Efficacy and Safety of Cefepime/Nacubactam or Aztreonam/Nacubactam Compared to Imipenem/Cilastatin in Subjects with Complicated Urinary Tract Infections or Acute Uncomplicated Pyelonephritis

Phase 3

Recruiting

• Conditions: Complicated urinary tract infection (cUTI) and acute uncomplicated pyelonephritis (AP)

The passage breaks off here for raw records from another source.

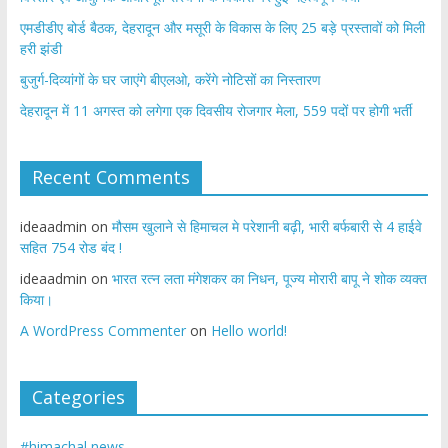
एमडीडीए बोर्ड बैठक, देहरादून और मसूरी के विकास के लिए 25 बड़े प्रस्तावों को मिली
हरी झंडी
बुजुर्ग-दिव्यांगों के घर जाएंगे बीएलओ, करेंगे नोटिसों का निस्तारण
​देहरादून में 11 अगस्त को लगेगा एक दिवसीय रोजगार मेला, 559 पदों पर होगी भर्ती
Recent Comments
ideaadmin
on
मौसम खुलाने से हिमाचल मे परेशानी बढ़ी, भारी बर्फबारी से 4 हाईवे
सहित 754 रोड बंद !
ideaadmin
on
भारत रत्न लता मंगेशकर का निधन, पूज्य मोरारी बापू ने शोक व्यक्त
किया।
A WordPress Commenter
on
Hello world!
Categories
#himachal news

• Registration Number: JPRN-jRCT2031230075
• Lead Sponsor: Suwada Keisuke

Brief Summary

Not available

Detailed Description

Not available

Study Timeline

• Results First Posted: 1900-01-01
• Study Start: 2023-05-15
• Last Update Posted: 17 October 2023

Recruitment & Eligibility

• Status: Recruiting
• Sex: All
• Target Recruitment: 600

Inclusion Criteria

Patients who meet all of the following criteria will be eligible to participate in the study:
1. Male or female patients at least 18 years of age (or age of legal consent, whichever is older) at the time of obtaining informed consent and who can be hospitalized throughout the Treatment Period
2. Weight at most 140 kg
3. Expectation, in the opinion of the Investigator, that the cUTI or AP of patient will require treatment with at least 5 days of IV antibiotics

Exclusion Criteria

Patients who meet any of the following criteria will be excluded from participation in the study:
1. Has a known imipenem- and/or meropenem-resistant Gram-negative uropathogen (at least 10^5 CFU/mL), isolated from study-qualifying urine culture;
Note: If after randomization the susceptibility testing indicates resistance to imipenem and/or meropenem, the patient may remain on the study drug at the discretion of Investigator.
2. Has known or suspected single or concurrent infection with Acinetobacter species or other organisms that are not adequately covered by the study drug (eg, concurrent viral, mycobacterial, or fungal infection) and needs to be managed with other anti-infectives;
Note: Patients with qualifying pathogen coinfected with a Gram-positive pathogen may be administered narrow spectrum, open-label glycopeptide (eg, vancomycin), oxazolidinone (eg, linezolid), or daptomycin concomitantly with the study drug at the discretion of Investigator.
3. Has only a known Gram-positive primary uropathogen (at least 10^5 CFU/mL), isolated from study qualifying urine culture;

Study & Design

• Study Type: Interventional
• Study Design: Not specified

Primary Outcome Measures

Name	Time	Method
The primary efficacy endpoint is the proportion of patients who achieve composite clinical and microbiological success at TOC in the Microbiological Modified Intent-to-Treat (m-MITT) Population. Composite clinical and microbiological success is defined as the composite clinical outcome of cure and the microbiological outcome of eradication.